On this date ELAINE NOBLE became the first openly Gay or Lesbian individual to be elected to a state legislature when she was elected to the Massachusetts House of Representatives.

In 1974, Noble was elected to the state House of Representatives with 59% of the vote. She has described the campaign as “very ugly,” including “shooting through my windows, destroying my car, breaking windows at my campaign headquarters, [and] serious harassment.” Her election made her the first openly LGBT candidate elected to a state-level office in the United States. She was sworn into office on New Year’s Day 1975 by governor Michael Dukakis.

As an educator, Noble supported desegregation of Boston public schools. She encouraged her campaigners to oversee school pick-ups and drop-offs for children in her district. She was the only white member of the Boston delegation that rode school busses with the children. Her support angered her constituents, both conservative as well as gay and lesbian, who expected her to focus solely on gay and lesbian issues. Her house was vandalized and she was threatened with a gun. She also felt burdened and frustrated by the demands of gay men and lesbians who seemed to expect that she speak for all of them. She said, “The gay community expected me to be on call 24 hours a day. It was like they felt they owned me.”[2]

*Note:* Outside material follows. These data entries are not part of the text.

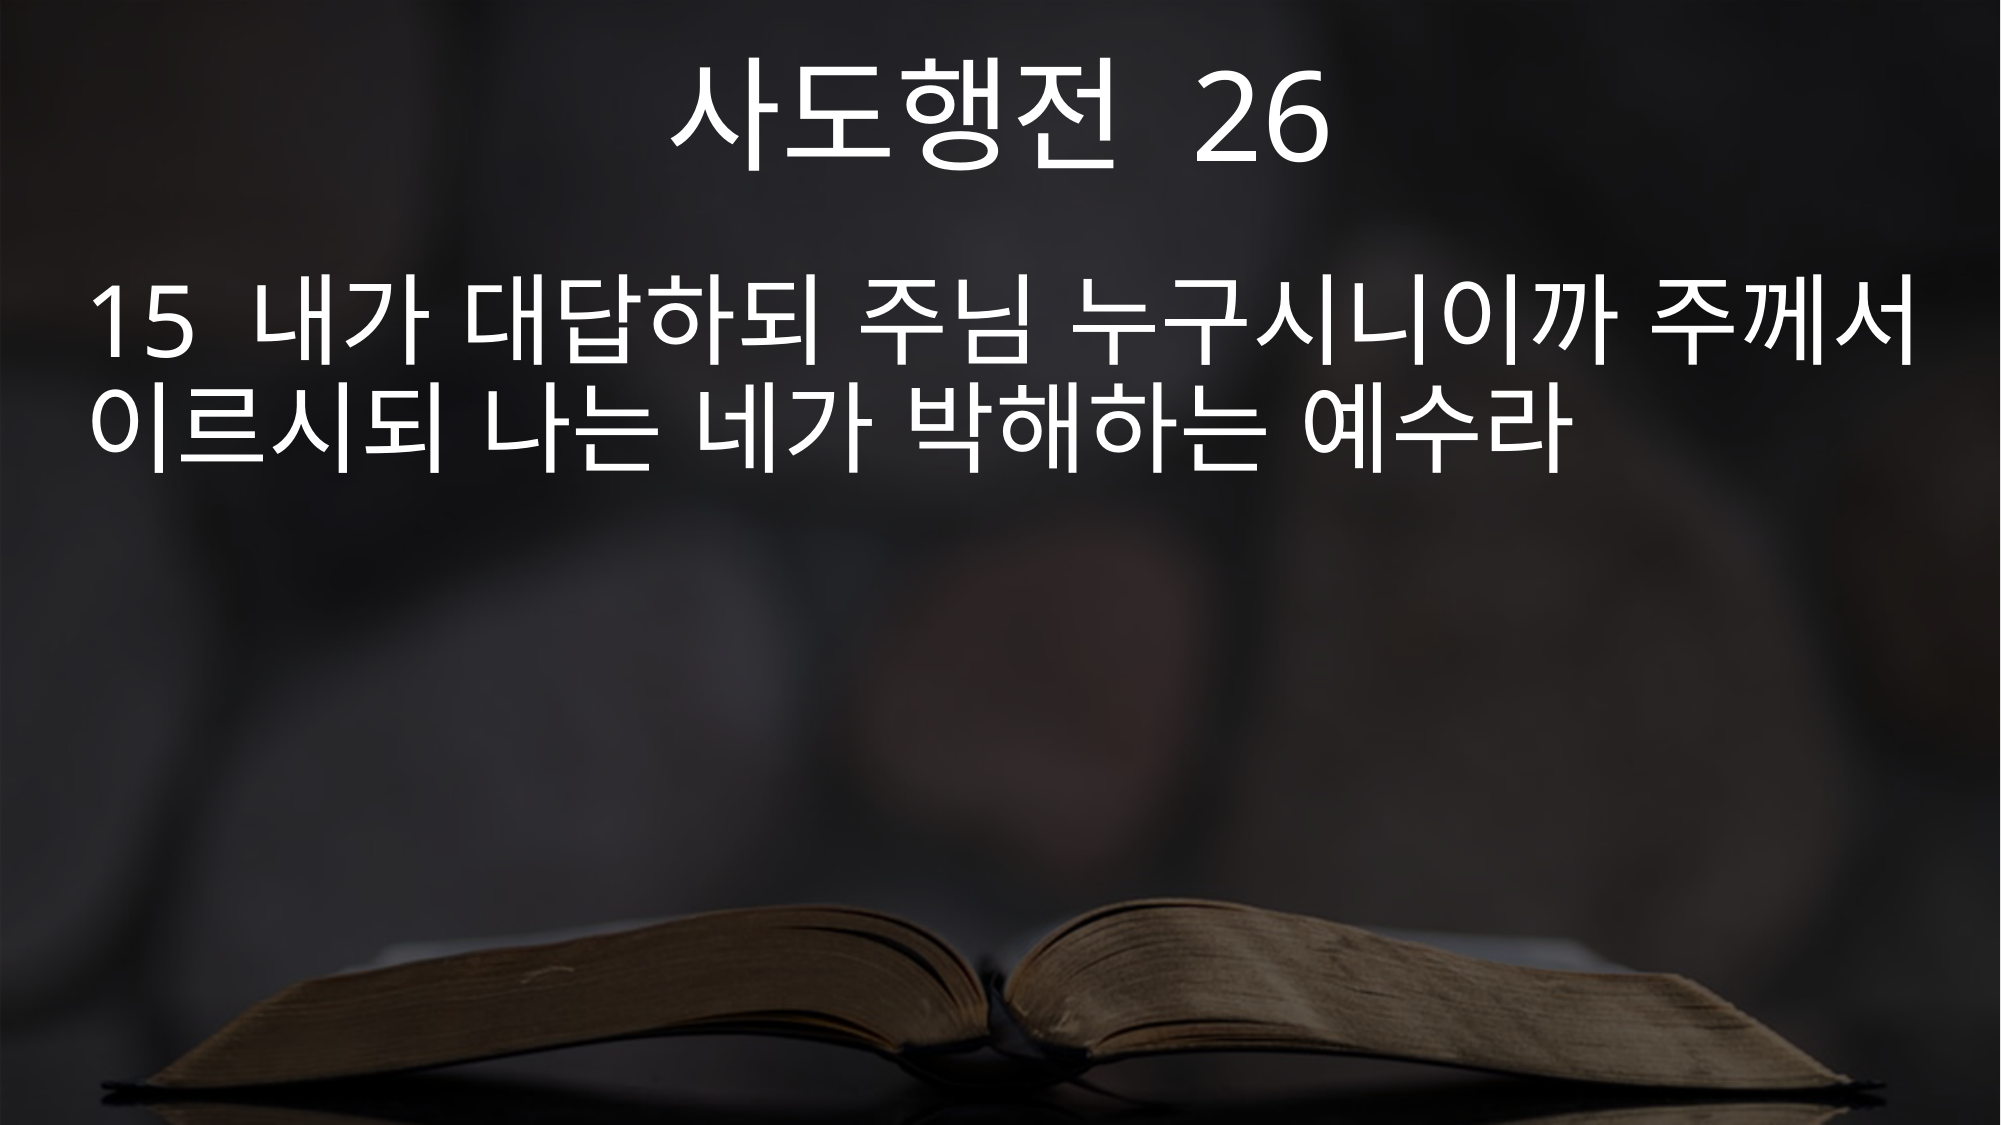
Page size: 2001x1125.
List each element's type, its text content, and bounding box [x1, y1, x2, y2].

list 15 내가 대답하되 주님 누구시니이까 주께서 이르시되 나는 네가 박해하는 예수라 [69, 263, 1953, 423]
picture [0, 0, 2001, 1125]
footer 사도행전 26 [0, 32, 2000, 192]
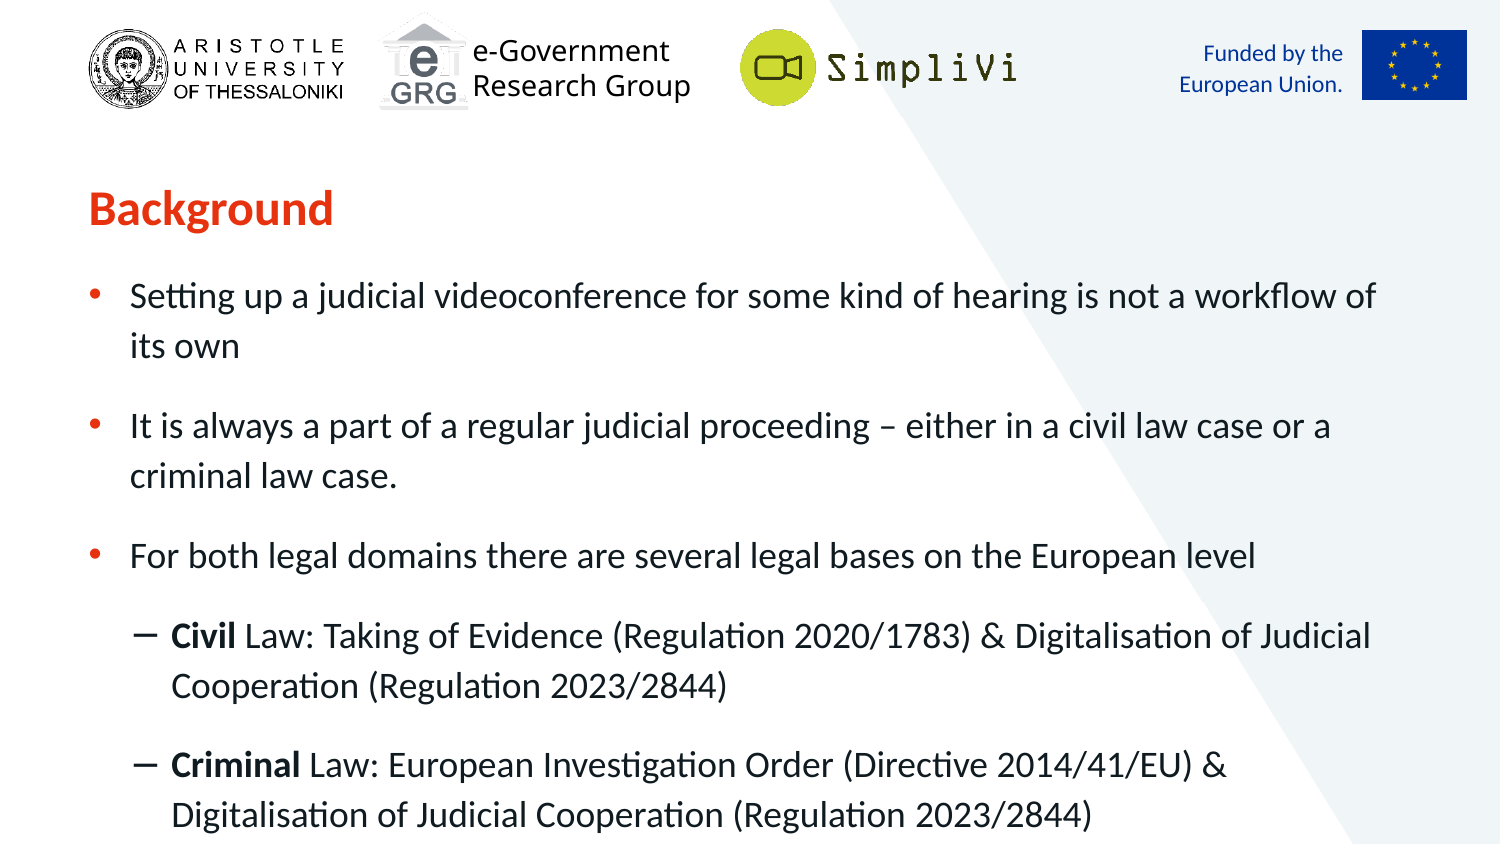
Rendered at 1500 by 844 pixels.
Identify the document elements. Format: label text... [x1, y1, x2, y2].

list Setting up a judicial videoconference for some kind of hearing is not a workflow of its own It is always a part of a regular judicial proceeding – either in a civil law case or a criminal law case. For both legal domains there are several legal bases on the European level Civil Law: Taking of Evidence (Regulation 2020/1783) & Digitalisation of Judicial Cooperation (Regulation 2023/2844) Criminal Law: European Investigation Order (Directive 2014/41/EU) & Digitalisation of Judicial Cooperation (Regulation 2023/2844) [88, 266, 1398, 756]
title Background [88, 173, 1398, 266]
picture [0, 0, 1500, 844]
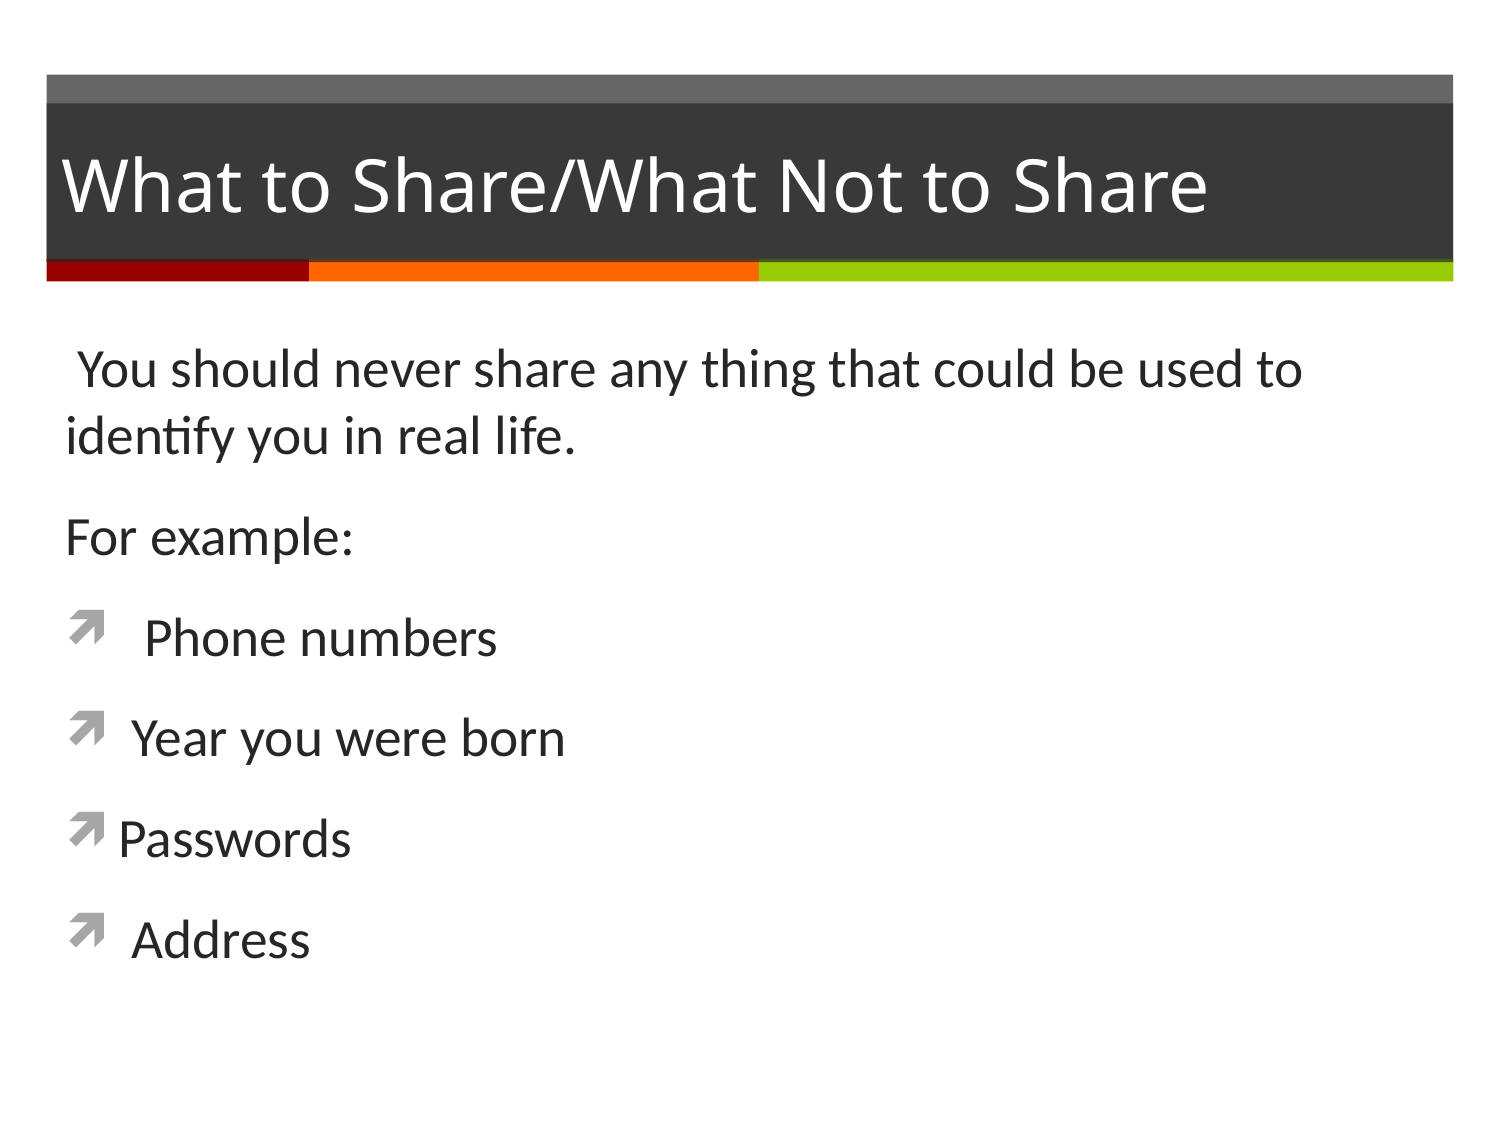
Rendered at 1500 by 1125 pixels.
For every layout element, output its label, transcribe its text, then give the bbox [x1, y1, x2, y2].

list You should never share any thing that could be used to identify you in real life. For example: Phone numbers Year you were born Passwords Address [50, 324, 1438, 980]
title What to Share/What Not to Share [46, 103, 1454, 263]
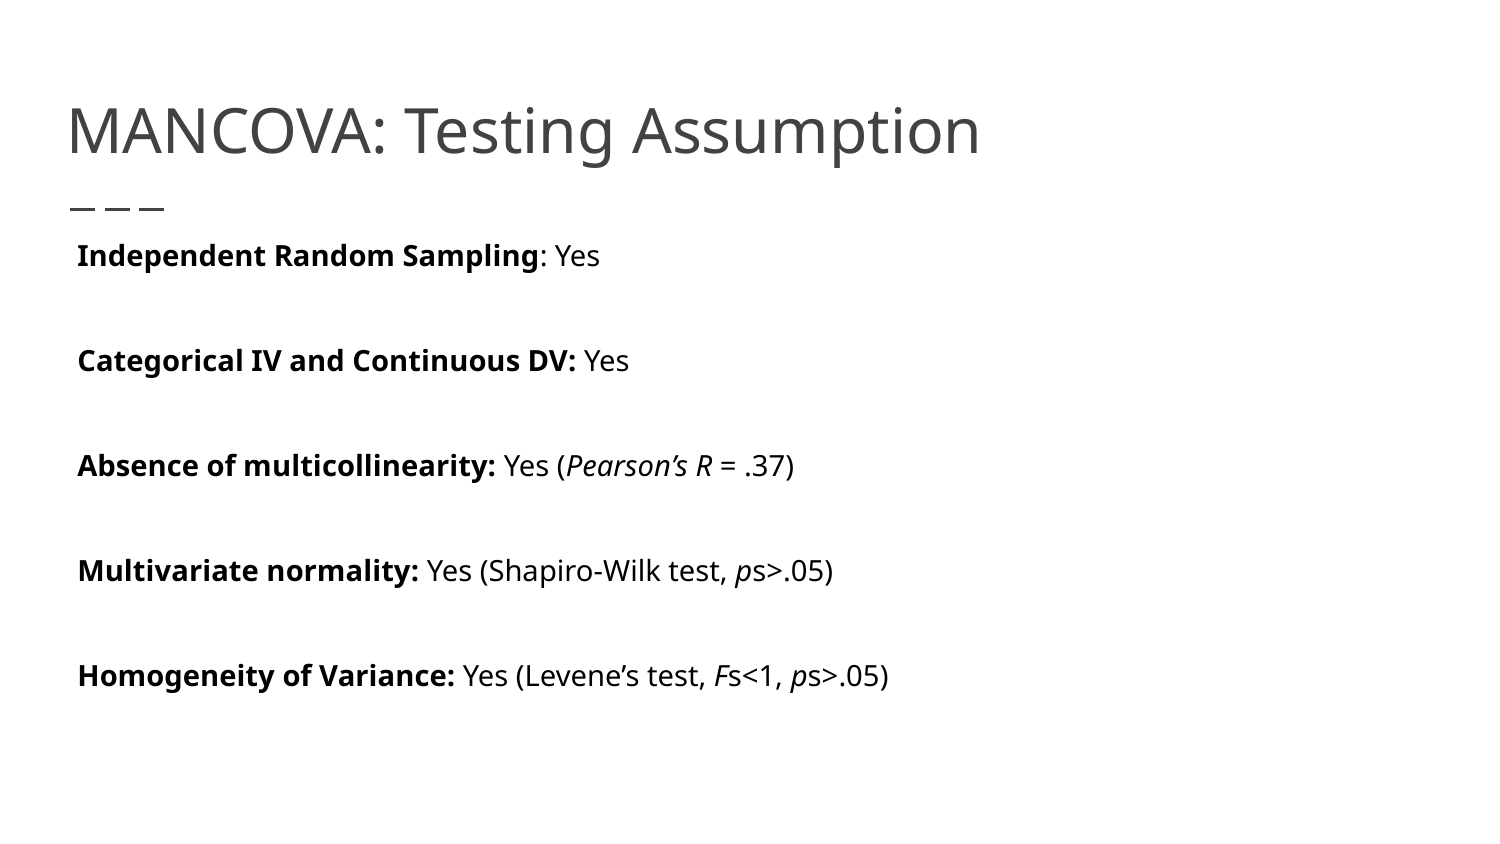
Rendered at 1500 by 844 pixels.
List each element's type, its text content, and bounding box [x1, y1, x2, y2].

text_box Independent Random Sampling: Yes Categorical IV and Continuous DV: Yes Absence of multicollinearity: Yes (Pearson’s R = .37) Multivariate normality: Yes (Shapiro-Wilk test, ps>.05) Homogeneity of Variance: Yes (Levene’s test, Fs<1, ps>.05) [62, 222, 1438, 707]
title MANCOVA: Testing Assumption [51, 61, 1449, 182]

Noble was an early critic of Father Paul Shanley, a Catholic priest who was ultimately convicted of sex crimes in 2005. She reported Shanley’s comments and behavior to Boston officials on several occasions in the 1970s to no avail. Noble was re-elected in 1976 with almost 90% of the vote, and her second two-year term started on January 1, 1977.

In March 1977, Noble was part of the first delegation of gay men and lesbians invited to the White House under President Jimmy Carter to discuss issues important to the LGBT community.

After leaving Mayor White’s office, Noble established Noble Consulting, a healthcare consulting group. In 1986, Noble and Ellen Ratner formed a LGBT alcohol and drug treatment center in Minneapolis called the Pride Institute. She attempted to establish a similar center in Massachusetts, but was rebuffed by local government. Noble ran unsuccessfully for the Cambridge, Massachusetts city council in 1991 and 1993. In her 1991 campaign, she expressed support for rent control policies, a domestic partnership ordinance, and direct election of the city’s mayor. Noble also ran on fiscal responsibility at the city-level, offering ideas for cutting spending without raising taxes or cutting funding to essential services.

Noble had a relationship with writer Rita Mae Brown in the 1970s and has since retained privacy regarding her personal life. She lives in Florida.